Over the past couple of years I’ve had several experiences where I’ve suddenly known something that seemed to come from a place I don’t understand. I’ve often felt connected to people who have already passed. On many occasions I’ve felt as if my Mom, who passed away last June, occupies my body. My father was with me in presence for at least a year after his death, but it seems harder for me to find him now that eight years have passed. I’ve sat with patients who have lost loved ones and felt the spirits of their loved ones in the room. I’ve had sudden knowledge of a patient’s husband dying and then looked on the internet and found his obituary. I have a lot of people on the other side now that love and support me unconditionally and I often feel them guiding and supporting me.

So when this earthquake thought came along, I wasn’t sure what to do with it. I didn’t tell anyone because I’m really sensitive to other people’s judgment. And often if I feel something intuitively I will go around from person to person seeking validation of my internal truth. And if I don’t receive it, or perceive that I don’t receive it, I judge myself harshly as crazy, psychotic, or otherwise mentally disturbed.

I considered texting the thought to myself so I would have it as evidence if there was an earthquake. I considered writing it in my journal so that I could show it to someone. I didn’t do either of these things because I forgot. A couple of days went by, no earthquake, and the thought slipped to the background of my mind until last night when my partner woke me from a deep sleep somewhere after 3 AM.

“I think we just had an earthquake,” she said, alarmed.

“Really?” I asked, still half asleep. Then immediately I thought of my knowledge earlier in the week. “Could it really have happened?”, I asked myself before falling back asleep. When I awoke later I confirmed via my phone that the earthquake had really occurred. The confirmation of this and my thought early in the week landed with a thud in the center of my belly and has been sitting there since. It’s the same place where my diagnosis of Lyme Disease sits. They are both bits of surreal information about myself that I don’t know how to digest or what to do with.

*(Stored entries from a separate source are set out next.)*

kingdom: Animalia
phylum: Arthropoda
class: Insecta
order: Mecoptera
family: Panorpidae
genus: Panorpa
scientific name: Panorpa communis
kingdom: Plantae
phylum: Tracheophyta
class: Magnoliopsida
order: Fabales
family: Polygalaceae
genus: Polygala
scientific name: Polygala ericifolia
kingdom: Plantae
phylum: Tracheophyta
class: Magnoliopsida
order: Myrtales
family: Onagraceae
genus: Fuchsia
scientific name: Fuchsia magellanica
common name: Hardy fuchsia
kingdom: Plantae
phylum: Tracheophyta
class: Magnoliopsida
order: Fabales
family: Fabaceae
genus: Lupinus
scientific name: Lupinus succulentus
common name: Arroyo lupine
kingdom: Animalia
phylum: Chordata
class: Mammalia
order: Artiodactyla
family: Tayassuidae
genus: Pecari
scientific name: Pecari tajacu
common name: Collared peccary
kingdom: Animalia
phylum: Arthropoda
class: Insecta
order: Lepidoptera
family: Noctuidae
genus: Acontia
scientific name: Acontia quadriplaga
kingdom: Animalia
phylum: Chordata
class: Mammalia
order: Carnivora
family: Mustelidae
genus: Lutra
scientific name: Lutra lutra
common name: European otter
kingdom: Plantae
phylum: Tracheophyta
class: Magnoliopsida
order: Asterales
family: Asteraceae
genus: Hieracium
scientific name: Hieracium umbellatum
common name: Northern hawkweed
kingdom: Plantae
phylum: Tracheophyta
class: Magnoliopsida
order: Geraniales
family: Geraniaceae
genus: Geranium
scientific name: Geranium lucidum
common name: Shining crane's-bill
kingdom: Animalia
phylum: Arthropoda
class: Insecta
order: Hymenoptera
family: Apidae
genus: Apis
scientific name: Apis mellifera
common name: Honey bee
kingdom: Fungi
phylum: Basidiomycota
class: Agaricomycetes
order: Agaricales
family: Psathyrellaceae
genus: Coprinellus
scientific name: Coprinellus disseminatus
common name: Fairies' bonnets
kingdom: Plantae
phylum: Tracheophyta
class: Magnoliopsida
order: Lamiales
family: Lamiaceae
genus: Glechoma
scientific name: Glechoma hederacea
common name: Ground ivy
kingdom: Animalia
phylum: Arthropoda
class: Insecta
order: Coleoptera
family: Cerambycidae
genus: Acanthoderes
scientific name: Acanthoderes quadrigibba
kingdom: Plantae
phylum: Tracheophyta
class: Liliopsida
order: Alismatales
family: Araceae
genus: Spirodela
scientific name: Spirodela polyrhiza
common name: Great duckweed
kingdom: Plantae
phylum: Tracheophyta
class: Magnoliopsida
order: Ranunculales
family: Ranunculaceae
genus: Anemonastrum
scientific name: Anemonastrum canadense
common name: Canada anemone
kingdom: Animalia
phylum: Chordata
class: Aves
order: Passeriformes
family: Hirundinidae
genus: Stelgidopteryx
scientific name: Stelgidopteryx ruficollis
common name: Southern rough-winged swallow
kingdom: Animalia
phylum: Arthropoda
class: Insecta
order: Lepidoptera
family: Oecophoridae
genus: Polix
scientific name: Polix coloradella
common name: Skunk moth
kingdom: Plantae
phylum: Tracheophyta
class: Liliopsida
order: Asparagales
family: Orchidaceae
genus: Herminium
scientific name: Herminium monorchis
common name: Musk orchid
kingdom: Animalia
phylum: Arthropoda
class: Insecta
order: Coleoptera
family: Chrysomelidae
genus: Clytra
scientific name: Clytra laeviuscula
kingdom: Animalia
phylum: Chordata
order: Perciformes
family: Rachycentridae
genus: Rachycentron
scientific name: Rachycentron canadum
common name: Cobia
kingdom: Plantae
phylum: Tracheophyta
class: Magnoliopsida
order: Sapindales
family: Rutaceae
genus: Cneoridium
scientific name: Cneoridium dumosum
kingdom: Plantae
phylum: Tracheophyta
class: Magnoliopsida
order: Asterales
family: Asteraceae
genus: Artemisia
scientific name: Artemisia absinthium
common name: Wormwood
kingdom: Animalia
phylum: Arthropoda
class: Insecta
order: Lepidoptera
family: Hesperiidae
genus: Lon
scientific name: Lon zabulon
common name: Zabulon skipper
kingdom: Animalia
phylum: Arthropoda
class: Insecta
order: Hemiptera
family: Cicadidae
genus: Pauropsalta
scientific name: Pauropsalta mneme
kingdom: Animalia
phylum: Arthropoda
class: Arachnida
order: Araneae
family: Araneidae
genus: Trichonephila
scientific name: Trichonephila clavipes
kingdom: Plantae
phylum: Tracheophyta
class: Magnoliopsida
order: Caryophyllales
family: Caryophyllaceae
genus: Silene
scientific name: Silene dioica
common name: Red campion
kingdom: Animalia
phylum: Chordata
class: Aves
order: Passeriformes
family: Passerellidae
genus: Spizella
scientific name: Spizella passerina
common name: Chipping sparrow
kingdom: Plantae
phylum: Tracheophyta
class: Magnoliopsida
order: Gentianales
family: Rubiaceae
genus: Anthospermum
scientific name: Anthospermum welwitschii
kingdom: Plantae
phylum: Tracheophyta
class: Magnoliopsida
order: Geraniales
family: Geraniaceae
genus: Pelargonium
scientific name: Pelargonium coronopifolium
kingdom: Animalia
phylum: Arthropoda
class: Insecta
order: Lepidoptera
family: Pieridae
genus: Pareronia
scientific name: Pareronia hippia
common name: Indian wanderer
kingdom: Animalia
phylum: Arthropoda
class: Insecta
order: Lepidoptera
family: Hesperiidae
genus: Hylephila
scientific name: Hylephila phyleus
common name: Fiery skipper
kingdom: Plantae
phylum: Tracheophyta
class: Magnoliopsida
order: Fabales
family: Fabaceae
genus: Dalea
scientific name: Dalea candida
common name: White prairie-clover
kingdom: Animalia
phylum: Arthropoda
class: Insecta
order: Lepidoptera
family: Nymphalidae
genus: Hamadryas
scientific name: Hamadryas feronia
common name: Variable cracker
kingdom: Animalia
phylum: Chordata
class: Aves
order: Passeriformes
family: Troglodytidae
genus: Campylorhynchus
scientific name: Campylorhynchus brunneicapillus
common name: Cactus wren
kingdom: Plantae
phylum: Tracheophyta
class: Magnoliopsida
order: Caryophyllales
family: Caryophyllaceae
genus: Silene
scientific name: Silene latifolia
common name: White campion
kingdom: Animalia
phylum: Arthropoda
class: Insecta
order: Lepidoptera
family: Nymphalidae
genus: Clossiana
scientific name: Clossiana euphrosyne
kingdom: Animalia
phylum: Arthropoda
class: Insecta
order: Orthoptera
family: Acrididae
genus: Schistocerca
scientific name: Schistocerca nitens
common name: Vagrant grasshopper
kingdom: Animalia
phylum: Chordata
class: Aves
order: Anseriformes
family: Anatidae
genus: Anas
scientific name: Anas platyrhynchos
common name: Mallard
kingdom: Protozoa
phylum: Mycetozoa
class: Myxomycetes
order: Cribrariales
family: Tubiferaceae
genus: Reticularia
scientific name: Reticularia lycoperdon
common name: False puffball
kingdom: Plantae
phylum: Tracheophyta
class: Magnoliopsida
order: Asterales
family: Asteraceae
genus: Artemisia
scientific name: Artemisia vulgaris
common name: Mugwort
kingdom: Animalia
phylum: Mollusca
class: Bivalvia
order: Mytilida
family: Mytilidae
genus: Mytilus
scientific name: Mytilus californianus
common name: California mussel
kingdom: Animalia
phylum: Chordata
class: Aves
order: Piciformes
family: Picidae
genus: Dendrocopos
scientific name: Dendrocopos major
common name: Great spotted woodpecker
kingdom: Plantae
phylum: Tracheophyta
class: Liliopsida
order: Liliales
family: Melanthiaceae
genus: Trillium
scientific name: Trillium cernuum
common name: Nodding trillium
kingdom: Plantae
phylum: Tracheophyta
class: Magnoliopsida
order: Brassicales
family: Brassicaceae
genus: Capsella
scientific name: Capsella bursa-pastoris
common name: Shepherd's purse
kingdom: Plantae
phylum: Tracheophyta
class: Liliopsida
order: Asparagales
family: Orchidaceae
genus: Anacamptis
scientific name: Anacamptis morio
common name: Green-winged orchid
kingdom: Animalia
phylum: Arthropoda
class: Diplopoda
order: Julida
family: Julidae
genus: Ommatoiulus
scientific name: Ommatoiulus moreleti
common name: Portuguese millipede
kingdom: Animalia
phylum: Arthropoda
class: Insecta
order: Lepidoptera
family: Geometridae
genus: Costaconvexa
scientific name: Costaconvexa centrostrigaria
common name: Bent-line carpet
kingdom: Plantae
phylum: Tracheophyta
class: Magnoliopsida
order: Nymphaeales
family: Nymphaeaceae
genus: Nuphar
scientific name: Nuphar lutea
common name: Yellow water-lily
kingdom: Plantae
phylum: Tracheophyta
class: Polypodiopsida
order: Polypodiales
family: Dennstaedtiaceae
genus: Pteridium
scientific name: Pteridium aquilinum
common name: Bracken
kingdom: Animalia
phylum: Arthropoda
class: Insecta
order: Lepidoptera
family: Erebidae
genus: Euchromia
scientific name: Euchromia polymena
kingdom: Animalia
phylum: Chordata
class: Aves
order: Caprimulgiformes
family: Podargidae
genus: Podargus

I immediately began checking the texts I send to myself to see if maybe I had texted my premonition to myself. Nothing. I started looking through scattered random papers I always have lying around to see if I’d written it down somewhere. I wanted to be able to prove to someone that I felt this earthquake coming before it happened. But as providence would have it, There was nothing. I have no way to externally validate to another person that this really happened, not even to you.

I know it happened, and somehow that is going to have to be enough.


2 thoughts on “The Knowing

  1. I understand what you’re saying, perfectly. Whenever a person I haven’t seen or heard from, often for decades, comes to mind I send her a card. I used to ignore such thoughts, but too many of those long ago friends died within a year after. When my grandmother passed, I felt her presence with me until the day I first fell in love (8 years later), and not since. But sometimes the fusion-fragrance of boiled coffee, fried donuts, and PineSol are in a room and (not being a boiler of coffee, eater of fried donuts, or user of PineSol) I know she’s passing through to say hello. Nice blog. Glad to know you’re safe (and sound).